Below is a listing. Set down exactly the lines from the one containing "ausgeartete Bösartigkeiten aus." through the one containing "und Tragweite nicht", both ends included, and leave out the rest.
══════════════════════════════
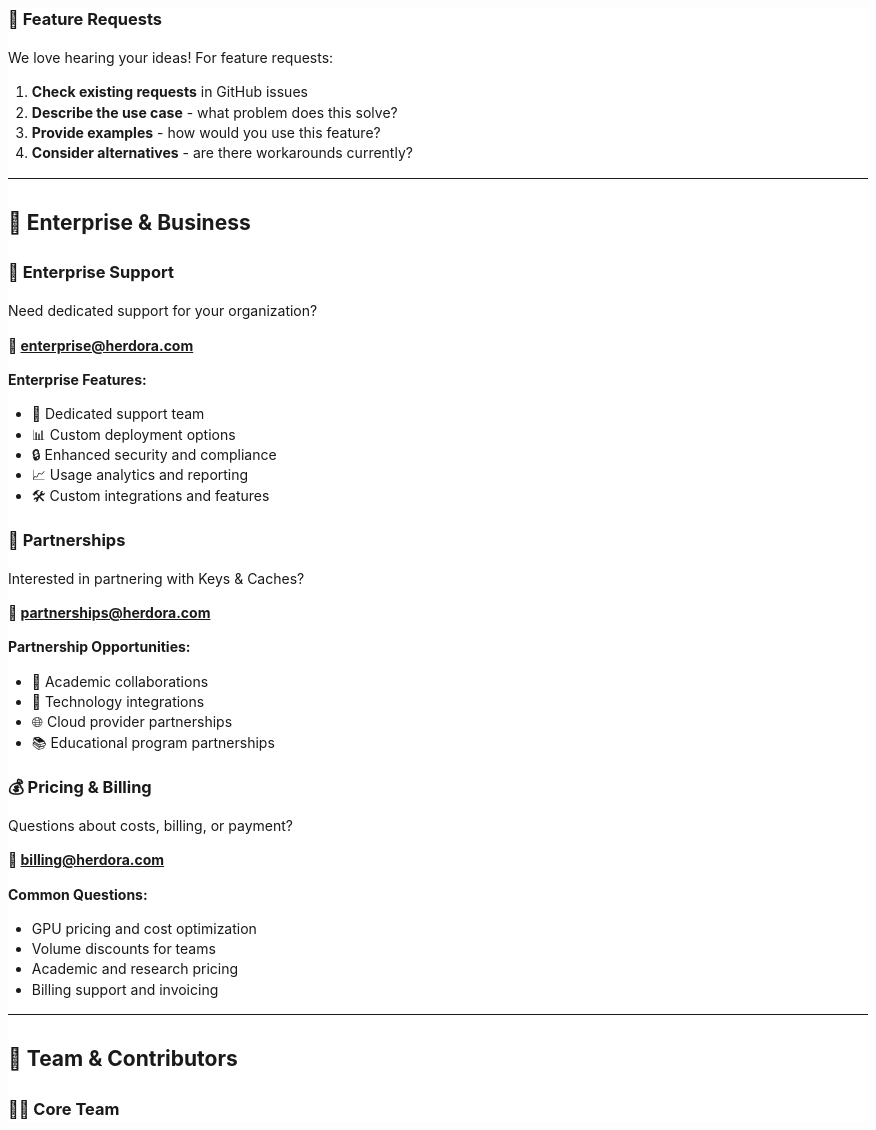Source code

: ### 🚀 **Feature Requests**
We love hearing your ideas! For feature requests:

1. **Check existing requests** in GitHub issues
2. **Describe the use case** - what problem does this solve?
3. **Provide examples** - how would you use this feature?
4. **Consider alternatives** - are there workarounds currently?

---

## 🏢 Enterprise & Business

### 💼 **Enterprise Support**
Need dedicated support for your organization?

**📧 enterprise@herdora.com**

**Enterprise Features:**
- 🎯 Dedicated support team
- 📊 Custom deployment options
- 🔒 Enhanced security and compliance
- 📈 Usage analytics and reporting
- 🛠️ Custom integrations and features

### 🤝 **Partnerships**
Interested in partnering with Keys & Caches?

**📧 partnerships@herdora.com**

**Partnership Opportunities:**
- 🏫 Academic collaborations
- 🏢 Technology integrations  
- 🌐 Cloud provider partnerships
- 📚 Educational program partnerships

### 💰 **Pricing & Billing**
Questions about costs, billing, or payment?

**📧 billing@herdora.com**

**Common Questions:**
- GPU pricing and cost optimization
- Volume discounts for teams
- Academic and research pricing
- Billing support and invoicing

---

## 👥 Team & Contributors

### 🧑‍💻 **Core Team**
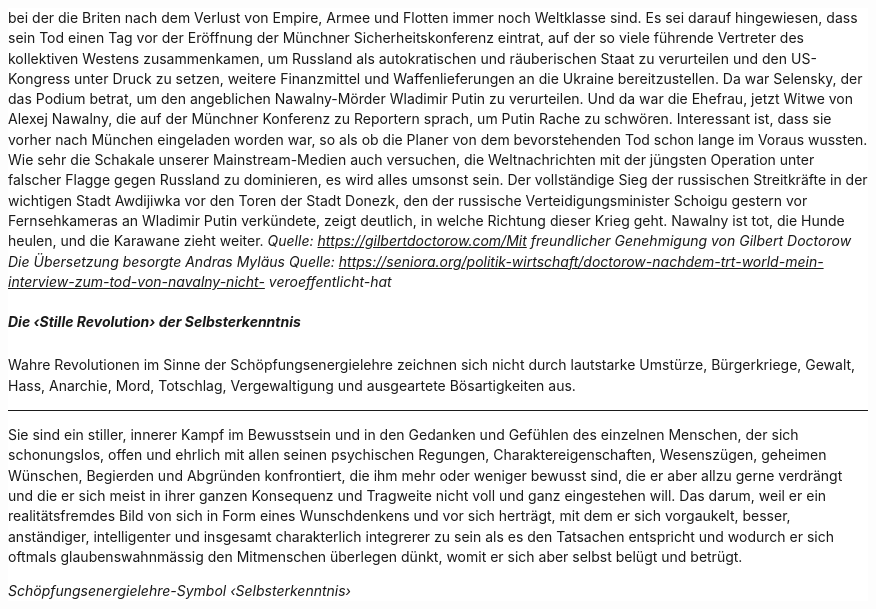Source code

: bei der die Briten nach dem Verlust von Empire, Armee und Flotten immer noch Weltklasse sind.
Es sei darauf hingewiesen, dass sein Tod einen Tag vor der Eröffnung der Münchner Sicherheitskonferenz
eintrat, auf der so viele führende Vertreter des kollektiven Westens zusammenkamen, um Russland als
autokratischen und räuberischen Staat zu verurteilen und den US-Kongress unter Druck zu setzen, weitere
Finanzmittel und Waffenlieferungen an die Ukraine bereitzustellen. Da war Selensky, der das Podium betrat,
um den angeblichen Nawalny-Mörder Wladimir Putin zu verurteilen. Und da war die Ehefrau, jetzt Witwe
von Alexej Nawalny, die auf der Münchner Konferenz zu Reportern sprach, um Putin Rache zu schwören.
Interessant ist, dass sie vorher nach München eingeladen worden war, so als ob die Planer von dem bevorstehenden Tod schon lange im Voraus wussten.
Wie sehr die Schakale unserer Mainstream-Medien auch versuchen, die Weltnachrichten mit der jüngsten
Operation unter falscher Flagge gegen Russland zu dominieren, es wird alles umsonst sein. Der vollständige
Sieg der russischen Streitkräfte in der wichtigen Stadt Awdijiwka vor den Toren der Stadt Donezk, den der
russische Verteidigungsminister Schoigu gestern vor Fernsehkameras an Wladimir Putin verkündete, zeigt
deutlich, in welche Richtung dieser Krieg geht.
Nawalny ist tot, die Hunde heulen, und die Karawane zieht weiter.
_Quelle: https://gilbertdoctorow.com/Mit freundlicher Genehmigung von Gilbert Doctorow_
_Die Übersetzung besorgte Andras Myläus_
_Quelle: https://seniora.org/politik-wirtschaft/doctorow-nachdem-trt-world-mein-interview-zum-tod-von-navalny-nicht-_
_veroeffentlicht-hat_

##### Die ‹Stille Revolution› der Selbsterkenntnis

Wahre Revolutionen im Sinne der Schöpfungsenergielehre zeichnen sich nicht durch lautstarke Umstürze,
Bürgerkriege, Gewalt, Hass, Anarchie, Mord, Totschlag, Vergewaltigung und ausgeartete Bösartigkeiten aus.


-----

Sie sind ein stiller, innerer Kampf im Bewusstsein und in den Gedanken und Gefühlen des einzelnen Menschen, der sich schonungslos, offen und ehrlich mit allen seinen psychischen Regungen, Charaktereigenschaften, Wesenszügen, geheimen Wünschen, Begierden und Abgründen konfrontiert, die ihm mehr oder
weniger bewusst sind, die er aber allzu gerne verdrängt und die er sich meist in ihrer ganzen Konsequenz
und Tragweite nicht voll und ganz eingestehen will. Das darum, weil er ein realitätsfremdes Bild von sich in
Form eines Wunschdenkens und vor sich herträgt, mit dem er sich vorgaukelt, besser, anständiger, intelligenter und insgesamt charakterlich integrerer zu sein als es den Tatsachen entspricht und wodurch er sich
oftmals glaubenswahnmässig den Mitmenschen überlegen dünkt, womit er sich aber selbst belügt und
betrügt.

_Schöpfungsenergielehre-Symbol ‹Selbsterkenntnis›_
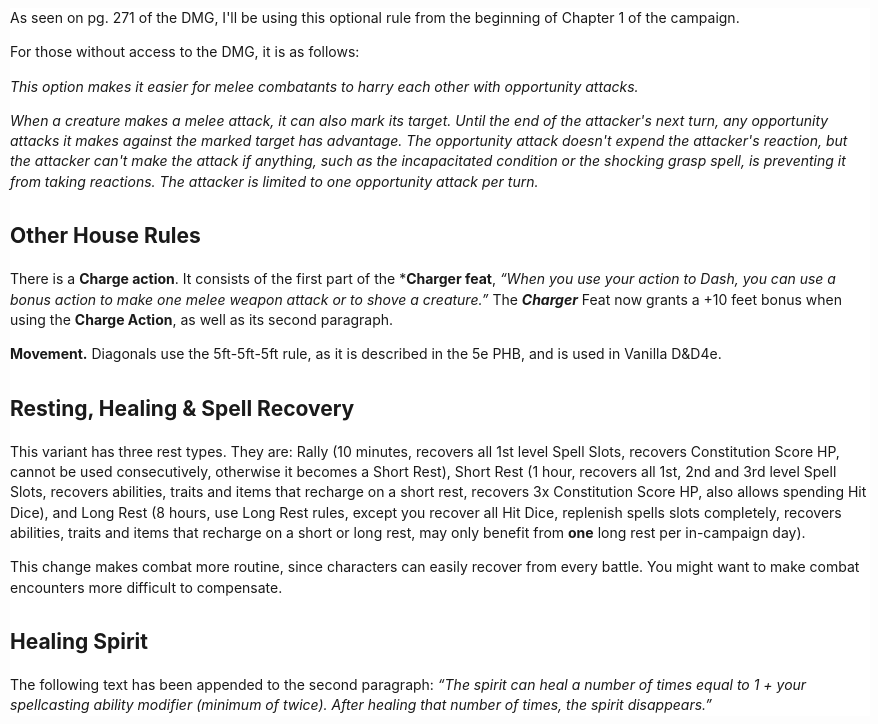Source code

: </div>

As seen on pg. 271 of the DMG, I'll be using this optional rule from the beginning of Chapter 1 of the campaign.

For those without access to the DMG, it is as follows:

*This option makes it easier for melee combatants to harry each other with opportunity attacks.*

*When a creature makes a melee attack, it can also mark its target. Until the end of the attacker's next turn, any opportunity attacks it makes against the marked target has advantage. The opportunity attack doesn't expend the attacker's reaction, but the attacker can't make the attack if anything, such as the incapacitated condition or the shocking grasp spell, is preventing it from taking reactions. The attacker is limited to one opportunity attack per turn.*

<div id="Other-House-Rules">

## Other House Rules

</div>

There is a **Charge action**. It consists of the first part of the ***Charger feat**, *&ldquo;When you use your action to Dash, you can use a bonus action to make one melee weapon attack or to shove a creature.&rdquo;* The ***Charger*** Feat now grants a +10 feet bonus when using the **Charge Action**, as well as its second paragraph.

**Movement.** Diagonals use the 5ft-5ft-5ft rule, as it is described in the 5e PHB, and is used in Vanilla D&D4e.
<div id="Rest-Heal-Spell-Recovery">

## Resting, Healing & Spell Recovery

</div>

This variant has three rest types. They are: Rally (10 minutes, recovers all 1st level Spell Slots, recovers Constitution Score HP, cannot be used consecutively, otherwise it becomes a Short Rest), Short Rest (1 hour, recovers all 1st, 2nd and 3rd level Spell Slots, recovers abilities, traits and items that recharge on a short rest, recovers 3x Constitution Score HP, also allows spending Hit Dice), and Long Rest (8 hours, use Long Rest rules, except you recover all Hit Dice, replenish spells slots completely, recovers abilities, traits and items that recharge on a short or long rest, may only benefit from **one** long rest per in-campaign day).

This change makes combat more routine, since characters can easily recover from every battle. You might want to make combat encounters more difficult to compensate.

<div id="Healing-Spirit">

## Healing Spirit

</div>

The following text has been appended to the second paragraph: *&ldquo;The spirit can heal a number of times equal to 1 + your spellcasting ability modifier (minimum of twice). After healing that number of times, the spirit disappears.&rdquo;*

<div id="Firearms-Rules-Changes">
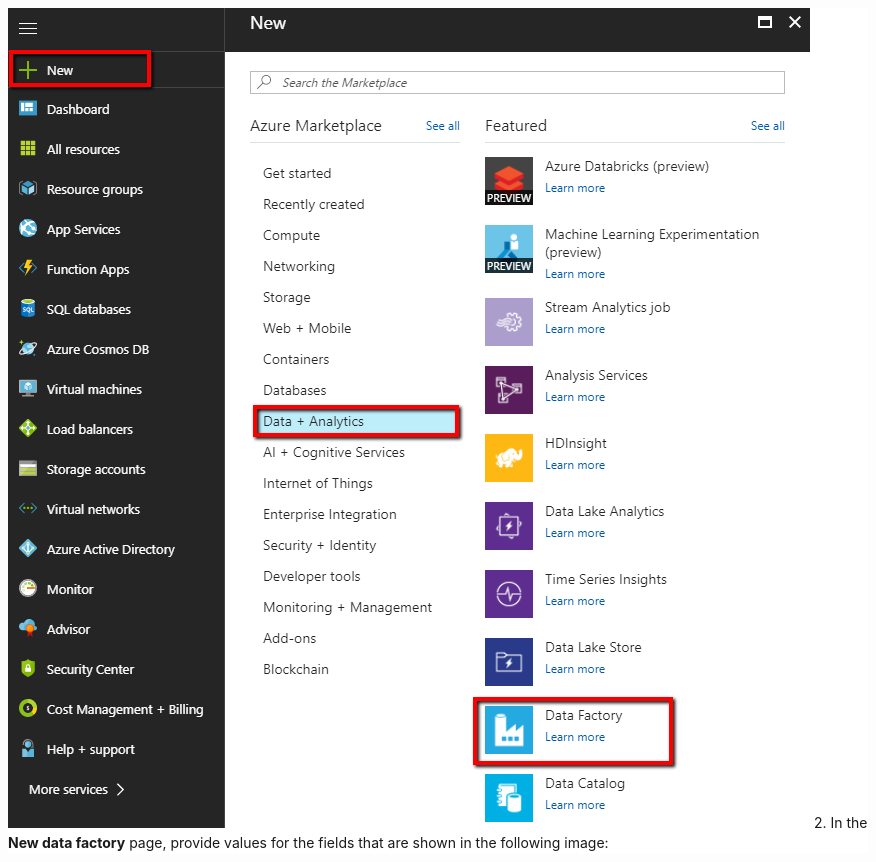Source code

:    ![Create a new data factory](./media/load-office-365-data/new-azure-data-factory-menu.png)
2. In the **New data factory** page, provide values for the fields that are shown in the following image:
      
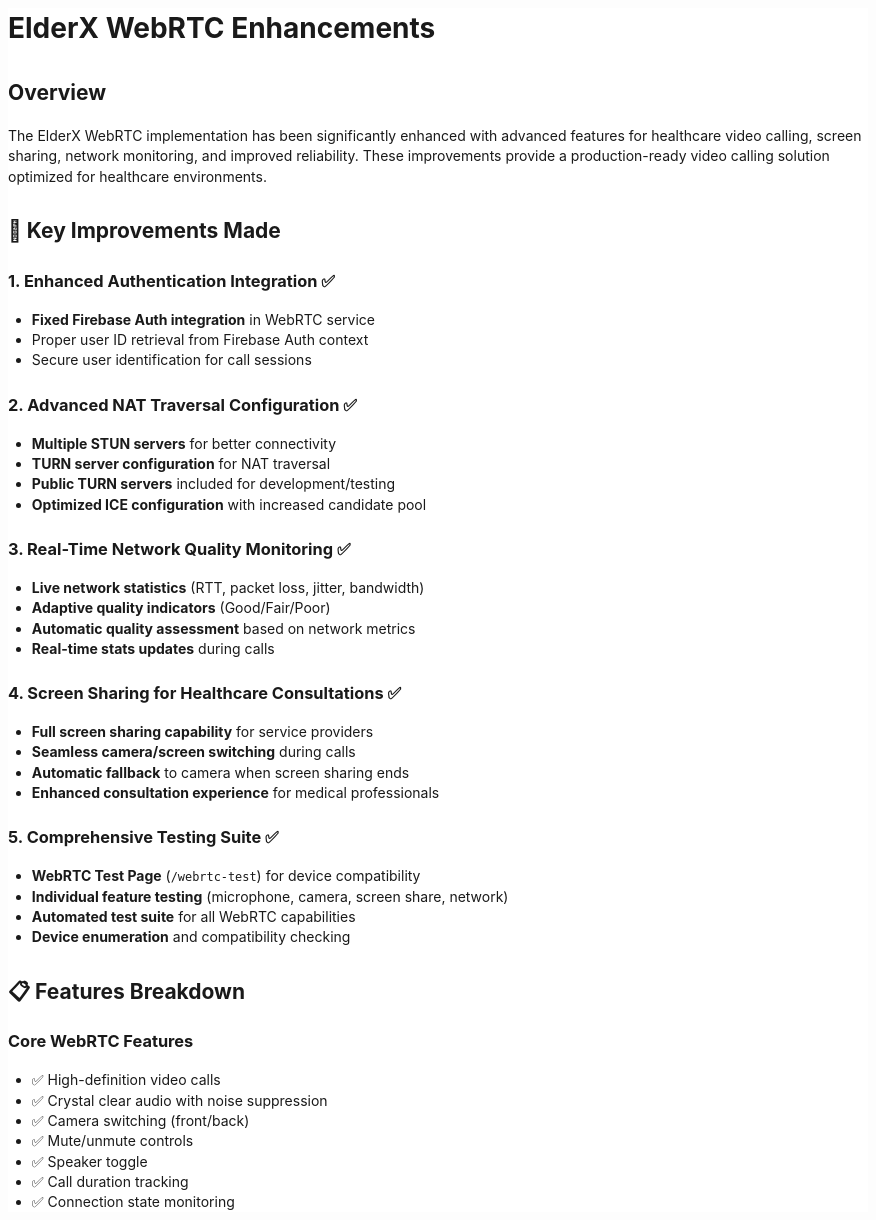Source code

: # ElderX WebRTC Enhancements

## Overview

The ElderX WebRTC implementation has been significantly enhanced with advanced features for healthcare video calling, screen sharing, network monitoring, and improved reliability. These improvements provide a production-ready video calling solution optimized for healthcare environments.

## 🚀 Key Improvements Made

### 1. Enhanced Authentication Integration ✅
- **Fixed Firebase Auth integration** in WebRTC service
- Proper user ID retrieval from Firebase Auth context
- Secure user identification for call sessions

### 2. Advanced NAT Traversal Configuration ✅
- **Multiple STUN servers** for better connectivity
- **TURN server configuration** for NAT traversal
- **Public TURN servers** included for development/testing
- **Optimized ICE configuration** with increased candidate pool

### 3. Real-Time Network Quality Monitoring ✅
- **Live network statistics** (RTT, packet loss, jitter, bandwidth)
- **Adaptive quality indicators** (Good/Fair/Poor)
- **Automatic quality assessment** based on network metrics
- **Real-time stats updates** during calls

### 4. Screen Sharing for Healthcare Consultations ✅
- **Full screen sharing capability** for service providers
- **Seamless camera/screen switching** during calls
- **Automatic fallback** to camera when screen sharing ends
- **Enhanced consultation experience** for medical professionals

### 5. Comprehensive Testing Suite ✅
- **WebRTC Test Page** (`/webrtc-test`) for device compatibility
- **Individual feature testing** (microphone, camera, screen share, network)
- **Automated test suite** for all WebRTC capabilities
- **Device enumeration** and compatibility checking

## 📋 Features Breakdown

### Core WebRTC Features
- ✅ High-definition video calls
- ✅ Crystal clear audio with noise suppression
- ✅ Camera switching (front/back)
- ✅ Mute/unmute controls
- ✅ Speaker toggle
- ✅ Call duration tracking
- ✅ Connection state monitoring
══════════════════════════════
▸ **ANSWER**
Bürgerkriege, Gewalt, Hass, Anarchie, Mord, Totschlag, Vergewaltigung und ausgeartete Bösartigkeiten aus.


-----

Sie sind ein stiller, innerer Kampf im Bewusstsein und in den Gedanken und Gefühlen des einzelnen Menschen, der sich schonungslos, offen und ehrlich mit allen seinen psychischen Regungen, Charaktereigenschaften, Wesenszügen, geheimen Wünschen, Begierden und Abgründen konfrontiert, die ihm mehr oder
weniger bewusst sind, die er aber allzu gerne verdrängt und die er sich meist in ihrer ganzen Konsequenz
und Tragweite nicht voll und ganz eingestehen will. Das darum, weil er ein realitätsfremdes Bild von sich in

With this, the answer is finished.